A clean horizontal strip at the top of the page displays logos of fleet operators, commodity majors, and marine certification bodies. Set on a river-silt tan background, the logo bar delivers social proof in the first viewport without requiring any scroll.
The template uses a four-color palette: deep woodland green for headers and primary backgrounds, weathered bark brown for secondary panels and dividers, river-silt tan for content surfaces, and safety-orange reserved exclusively for calls to action and interactive highlights.
| Section | Purpose |
|---|---|
| Logo Bar Header | Establishes credibility with fleet operator and certification body logos |
| Hero Split Screen | Bold headline left, live build dashboard mockup right |
| Steel Cutting Section | Build-phase image paired with material certificates panel |
| Hull Assembly Section | Framed hull visual paired with weld inspection reports panel |
| Outfitting Section | Outfitting image paired with coating thickness readings panel |
| Sea Trial Section | Sea trial visual paired with classification survey results panel |
| Comparison Table | Twelve-point "Our Build versus. Industry Standard" split-view table |
| Primary call to action Form | Vessel type, fleet size, timeline, and classification society fields |
| Secondary Download call to action | Email-gated transparency report download |
The visual identity uses the Forest Trust color system, built around four tones that feel grounded, load-bearing, and industrial without being harsh. Typography follows a heavy industrial sans-serif style that reinforces structural confidence in every heading.
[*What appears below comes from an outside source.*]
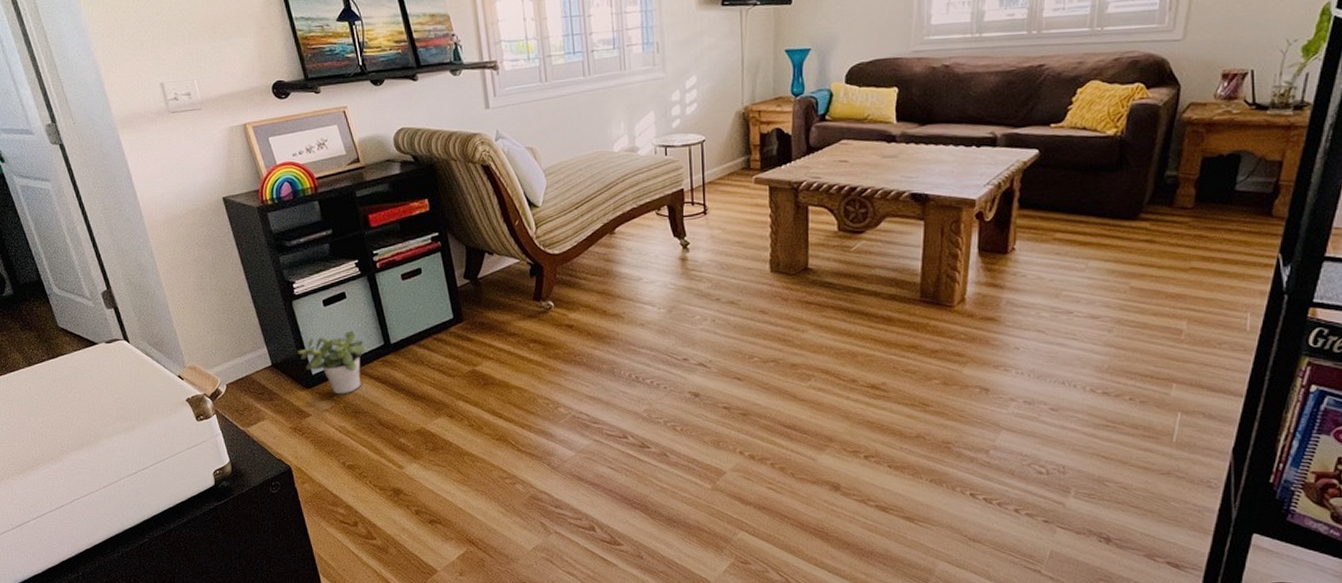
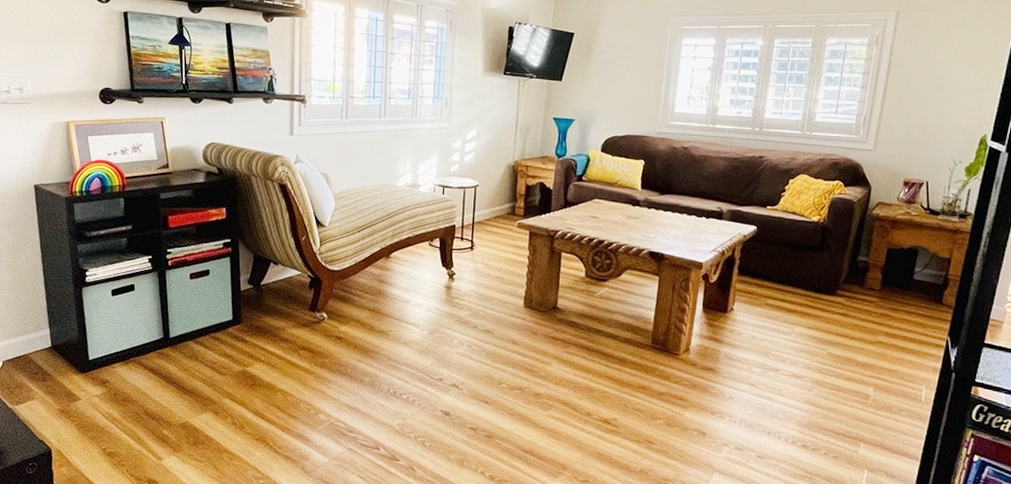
potted plant: present [297,330,367,395] -> none [79,321,146,382]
The split-screen layout is structured to reflow cleanly on smaller viewports, so the documentation panels remain readable and the comparison table stays functional on a tablet or phone screen.
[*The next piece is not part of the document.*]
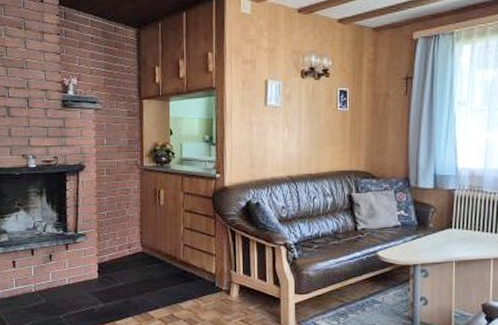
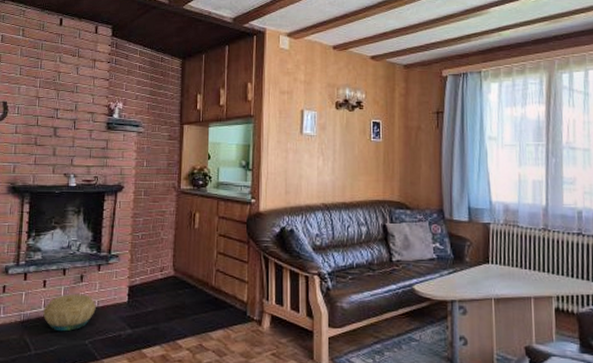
basket: none [15,272,67,308] -> present [43,294,96,332]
Every design decision in Hull is oriented toward moving a serious procurement buyer from skepticism to action. The page does not rely on atmosphere alone. It gives buyers tangible evidence at each stage.
Hull is part of a broader template system built on the Dashboard Pro theme. The Forest Trust color system it uses is one of several named palettes available across the template family, making it straightforward to align Hull with an existing brand identity or to adopt the palette as a starting visual direction.